Russia’s dominance in space was on the decline long before Vladimir Putin pulled his criminal invasion of Ukraine. Now, with world commendation and sanctions cutting the former Soviets off from key resources, NASA experts say that Russia may soon no longer be a force to be reckoned with in space.
Since Russia began its invasion last week, the head of Russia’s space agency Roscosmos Dmitry Rogozin refused to launch a UK-satellite company’s payloads and stopped supplying Russian-built rocket engines to US customers, and threatened to cut ties with its International Space Station partners, including NASA.
But what will all of this mean for the once shining example of international cooperation – – the International Space Station?
For over 20 years, NASA and Russia worked together to build and maintain the orbiting laboratory 200 miles above Earth. The first modules were American and Russian. The first two astronauts to enter the space station when the lights were turned on were an American and Russian cosmonaut together, an intentional choice by STS-88 mission Commander Robert Cabana.
When the space shuttle program ended, the US lost its ride to space for American astronauts. It began purchasing seats on the Russian Soyuz spacecraft for more than $80 million for nine years until SpaceX began launching astronauts under NASA’s Commercial Crew Program.

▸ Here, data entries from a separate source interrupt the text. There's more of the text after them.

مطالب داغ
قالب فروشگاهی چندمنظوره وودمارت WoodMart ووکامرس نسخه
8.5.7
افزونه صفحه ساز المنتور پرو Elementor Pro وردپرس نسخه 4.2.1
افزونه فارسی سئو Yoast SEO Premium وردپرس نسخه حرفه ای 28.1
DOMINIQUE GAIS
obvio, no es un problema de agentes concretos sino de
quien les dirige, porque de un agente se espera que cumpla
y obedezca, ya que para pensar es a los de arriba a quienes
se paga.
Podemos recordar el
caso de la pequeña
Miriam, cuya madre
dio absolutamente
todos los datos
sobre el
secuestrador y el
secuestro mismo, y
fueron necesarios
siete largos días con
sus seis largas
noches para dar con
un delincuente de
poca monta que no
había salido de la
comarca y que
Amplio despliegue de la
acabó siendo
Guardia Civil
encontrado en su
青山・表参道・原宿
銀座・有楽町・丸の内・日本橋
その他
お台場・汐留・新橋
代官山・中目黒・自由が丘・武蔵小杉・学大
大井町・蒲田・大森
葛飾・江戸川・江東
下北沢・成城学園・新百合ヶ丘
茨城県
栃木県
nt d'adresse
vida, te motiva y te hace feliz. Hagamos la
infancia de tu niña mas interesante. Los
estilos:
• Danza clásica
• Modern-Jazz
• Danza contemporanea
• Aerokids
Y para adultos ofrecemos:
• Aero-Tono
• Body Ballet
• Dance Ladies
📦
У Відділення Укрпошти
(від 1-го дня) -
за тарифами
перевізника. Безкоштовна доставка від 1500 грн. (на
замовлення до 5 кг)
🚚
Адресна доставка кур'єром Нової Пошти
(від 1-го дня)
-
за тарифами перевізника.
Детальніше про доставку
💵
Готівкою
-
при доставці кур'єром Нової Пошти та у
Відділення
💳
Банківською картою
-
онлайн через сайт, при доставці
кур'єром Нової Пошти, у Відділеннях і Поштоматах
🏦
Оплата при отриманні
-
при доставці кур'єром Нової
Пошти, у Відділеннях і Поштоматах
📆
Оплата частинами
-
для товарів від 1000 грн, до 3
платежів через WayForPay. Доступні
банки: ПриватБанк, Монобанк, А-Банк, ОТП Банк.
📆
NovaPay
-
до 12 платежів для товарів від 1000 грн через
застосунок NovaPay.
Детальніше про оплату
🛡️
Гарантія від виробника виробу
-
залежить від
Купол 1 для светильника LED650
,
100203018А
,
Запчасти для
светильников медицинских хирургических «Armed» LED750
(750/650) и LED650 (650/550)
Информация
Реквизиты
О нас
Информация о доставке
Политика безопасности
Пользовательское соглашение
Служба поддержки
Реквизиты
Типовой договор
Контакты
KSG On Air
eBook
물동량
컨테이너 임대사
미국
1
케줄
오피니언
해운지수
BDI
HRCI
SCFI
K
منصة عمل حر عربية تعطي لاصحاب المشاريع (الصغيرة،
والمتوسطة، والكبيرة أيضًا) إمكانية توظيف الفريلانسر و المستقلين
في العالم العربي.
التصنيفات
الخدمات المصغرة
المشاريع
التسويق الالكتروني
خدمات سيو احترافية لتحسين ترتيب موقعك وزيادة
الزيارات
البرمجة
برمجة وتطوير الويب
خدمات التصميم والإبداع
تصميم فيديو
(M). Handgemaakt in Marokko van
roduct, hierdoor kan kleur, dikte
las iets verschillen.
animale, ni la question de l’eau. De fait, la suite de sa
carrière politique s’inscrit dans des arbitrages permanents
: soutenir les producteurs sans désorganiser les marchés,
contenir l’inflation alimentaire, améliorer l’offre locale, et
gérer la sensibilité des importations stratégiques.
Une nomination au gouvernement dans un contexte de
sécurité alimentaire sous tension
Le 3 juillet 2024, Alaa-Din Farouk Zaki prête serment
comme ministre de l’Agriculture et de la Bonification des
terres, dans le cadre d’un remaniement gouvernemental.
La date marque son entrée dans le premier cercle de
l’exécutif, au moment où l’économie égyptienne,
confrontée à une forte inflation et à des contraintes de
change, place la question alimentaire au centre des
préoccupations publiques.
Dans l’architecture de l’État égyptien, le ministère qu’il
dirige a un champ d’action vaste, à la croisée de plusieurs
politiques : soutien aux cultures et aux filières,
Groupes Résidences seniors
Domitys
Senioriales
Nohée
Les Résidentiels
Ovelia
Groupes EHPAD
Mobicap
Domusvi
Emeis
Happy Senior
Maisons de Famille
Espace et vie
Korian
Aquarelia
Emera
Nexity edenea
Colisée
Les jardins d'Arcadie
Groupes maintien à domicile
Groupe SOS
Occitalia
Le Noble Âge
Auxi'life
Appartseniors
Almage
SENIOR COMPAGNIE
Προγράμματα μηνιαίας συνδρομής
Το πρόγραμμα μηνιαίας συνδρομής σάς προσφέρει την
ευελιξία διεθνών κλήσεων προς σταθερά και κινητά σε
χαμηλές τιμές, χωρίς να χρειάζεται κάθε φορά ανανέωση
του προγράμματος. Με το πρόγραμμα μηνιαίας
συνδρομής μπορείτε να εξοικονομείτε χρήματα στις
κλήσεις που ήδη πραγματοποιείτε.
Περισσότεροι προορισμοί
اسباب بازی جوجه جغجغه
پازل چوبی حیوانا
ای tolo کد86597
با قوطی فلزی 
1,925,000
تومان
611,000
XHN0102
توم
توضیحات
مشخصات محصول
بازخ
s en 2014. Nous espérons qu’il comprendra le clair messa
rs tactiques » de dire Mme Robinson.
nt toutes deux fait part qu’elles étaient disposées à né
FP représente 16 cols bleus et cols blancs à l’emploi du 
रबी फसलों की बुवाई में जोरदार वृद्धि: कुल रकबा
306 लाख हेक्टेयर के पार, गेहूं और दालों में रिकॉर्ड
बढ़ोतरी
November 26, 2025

Since Elon Musk’s company began launching Americans from Florida in May 2020, NASA had purchased fewer seats from Russia and was negotiating for a cosmonaut to launch on SpaceX’s Crew Dragon when the Ukraine invasion began.
Rogozin has threatened to pull out of the ISS altogether and ended on-orbit science activities between cosmonauts and their international astronaut counterparts.
But thanks to the success of US-based commercial space endeavors such as Musk’s SpaceX, Russia no longer has a stranglehold on NASA and the US space program.
“They’re not getting money because a good part of their space program had been selling seats on Soyuz missions to the United States,” said University of Central Florida space policy expert Roger Handberg. “The Russians have lost their leverage, as you say, over the United States because they provided the access. Now we have independent access.”
In April, NASA Astronauts Mark Vande Hei is set to undock from the space station with two cosmonauts and return to Earth on a Russian spacecraft landing in Kazakhstan. He may be the last American to fly on a Russian vehicle as the relationship deteriorates.
The US, Europe, and Japan have been working to extend the life of the ISS until 2030, but Russia has only committed to 2024, and those negotiations were still underway prior to Putin’s unprovoked attack on Ukraine.
If Russia drops out by 2030, things can get a little dicey.
“Does that mean we have to disassemble and take their modules off? That’s the kind of complicated question. We’re not there yet,” Handberg said.
Since the end of the shuttle program, the ISS has depended on Russian spacecraft to lift the space station and move it in debris avoidance maneuvers.
However, the Northrop Grumman cargo spaceship Cygnus might be capable of taking on that job. A recently docked Cygnus at the ISS will conduct the first US reboost test while in orbit, potentially providing an alternative option.
If Russia chooses to take immediate action and sever ties with its International Space Station partners, it’s unclear how that would work. The ISS was not designed to be divided.
“Many things are intertwined. So are we no longer allowed to use the Russian modules on this space station? Or vice versa, we don’t allow them to use our modules,” Handberg said.
“In the confined circumstances they’re in, that gets pretty bizarre.”
Handberg believes Russia is locked into the ISS until 2024, but there is always uncertainty with Putin.